Rank and organization: Brigadier General (then First Sergeant), U.S. Marine Corps. Place and date: Guayacanas, Dominican Republic, July 3, 1916. Entered service at: Washington. Born. December 9, 1887, Brookville, Ind. G.O. No.: 244, October 30, 1916.

Citation:
During an engagement at Guayacanas on July 3, 1916, 1st Sgt. Winans participated in action against a considerable force of rebels on the line of march. During a running fight of 1,200 yards, our forces reached the enemy entrenchments and Cpl. Joseph A. Glowin, U.S.M.C., placed the machinegun, of which he had charge, behind a large log across the road and immediately opened fire on the trenches. He was struck once but continued firing his gun, but a moment later he was again struck and had to be dragged out of the position into cover. 1st Sgt. Winans, U.S.M.C., then arrived with a Colt's gun which he placed in a most exposed position, coolly opened fire on the trenches and when the gun jammed, stood up and repaired it under fire. All the time Glowin and Winans were handling their guns they were exposed to a very heavy fire which was striking into the logs and around the men, 7 men being wounded and 1 killed within 20 feet. 1st Sgt. Winans continued firing his gun until the enemy had abandoned the trenches.

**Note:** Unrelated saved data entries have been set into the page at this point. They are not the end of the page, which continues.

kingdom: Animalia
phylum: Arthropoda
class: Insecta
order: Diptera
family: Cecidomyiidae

That day, July 3, 1916, only 80 Dominicans led by General Carlos Daniel and captain Máximo Cabral fought nearly a thousand heavily armed American Marines (24 officers and 837 soldiers) which intended to reach the city of Santiago de los Caballeros to take the fortress there.

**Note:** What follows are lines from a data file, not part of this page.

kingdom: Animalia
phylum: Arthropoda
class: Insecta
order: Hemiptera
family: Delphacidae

===Silver star citation (1st award)===
By direction of the President, under the provisions of the act of Congress approved July 9, 1918 (Bul. No. 43, W.D., 1918) Captain Roswell Winans (MCSN: 0–1074), United States Marine Corps, is cited by the Commanding General, SECOND Division, American Expeditionary Forces, for gallantry in action and a silver star may be placed upon the ribbon of the Victory Medals awarded him. Captain Winans distinguished himself while serving with the Fifth Regiment (Marines), 2d Division, American Expeditionary Forces at Chateau-Thierry, France, 6 June to 10 July 1918.

===Silver star citation (2nd award)===
By direction of the President, under the provisions of the act of Congress approved July 9, 1918 (Bul. No. 43, W.D., 1918), Captain Roswell Winans (MCSN: 0–1074), United States Marine Corps, is cited by the Commanding General, American Expeditionary Forces, for gallantry in action and a silver star may be placed upon the ribbon of the Victory Medals awarded him. Captain Winans distinguished himself by gallantry in action while serving with the 17th Company, 5th Regiment (Marines), 2d Division, American Expeditionary Forces, on 15 June 1918, at Belleau Woods, France. Severely wounded in the foot, he refused to be evacuated until the enemy was repulsed and until he had made a personal inspection of the line and found it secure. Refusing assistance, he proceeded to the rear across the shell-swept fields behind Belleau Wood to the evacuation station, thereby aggravating the injury to his foot, sacrificing his own interests to the common cause.